Treasure Peter Costello and the Prime Minister made sure we all understood that virtuous aspect as the treasurer said on 2GB in February 2000, just over four months before the tax started on 1 July that year:

Well, one of the good things about GST of course is it gives you the ability to pick up the black economy. And the way in which you do that is if you don’t have a GST number there’s a withholding provision … This tax cracks down on the black economy and that’s the whole idea of it …

And then in a large number of articles in the intervening years we were told of a possible amount the crackdown on the ‘black economy’ might capture:

In its long-awaited report on a Tax Office cash economy clampdown, the Audit Office said up to $20.7 billion in public revenue was lost each year because many businesses hid their full income by receiving and paying their employees with cash.

And the Tax Commissioner was planning yet another “crackdown” in 2003. Of course there was doubt about whether the “crack down” was really killing off the black economy or curtailing it, such as this report in the Age from 2003.

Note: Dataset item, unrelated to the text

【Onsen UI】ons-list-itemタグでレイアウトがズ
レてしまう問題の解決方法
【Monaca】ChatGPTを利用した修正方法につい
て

But the GST has gone on, mopping up billions and powering the greatest spending spree by governments, state and federal, all fully funded, courtesy of the tax payers. But what about the black economy?

Well it now seems it might be getting a little too hard for the Australian Tax Office.

Yet another crack down was threatened by the Tax Commissioner. The rather worrying word, “endemic” was used by the tax boss to describe the problems of the black economy which would take “years to fix.” Life seemed so simple back in early 2000 when selling the simple virtues of a GST.

This is what the commissioner told a parliamentary inquiry on Friday, according to the Sydney Morning Herald.

The Tax Commissioner has conceded the black economy is “endemic” in Australia and he needs to put “a lid” on it, but he has refused to inquire into the extent of the problem. 

Oh, dear and the line on capturing the black economy sat so well with the Treasurer and his Prime Minister back in 1999-2000.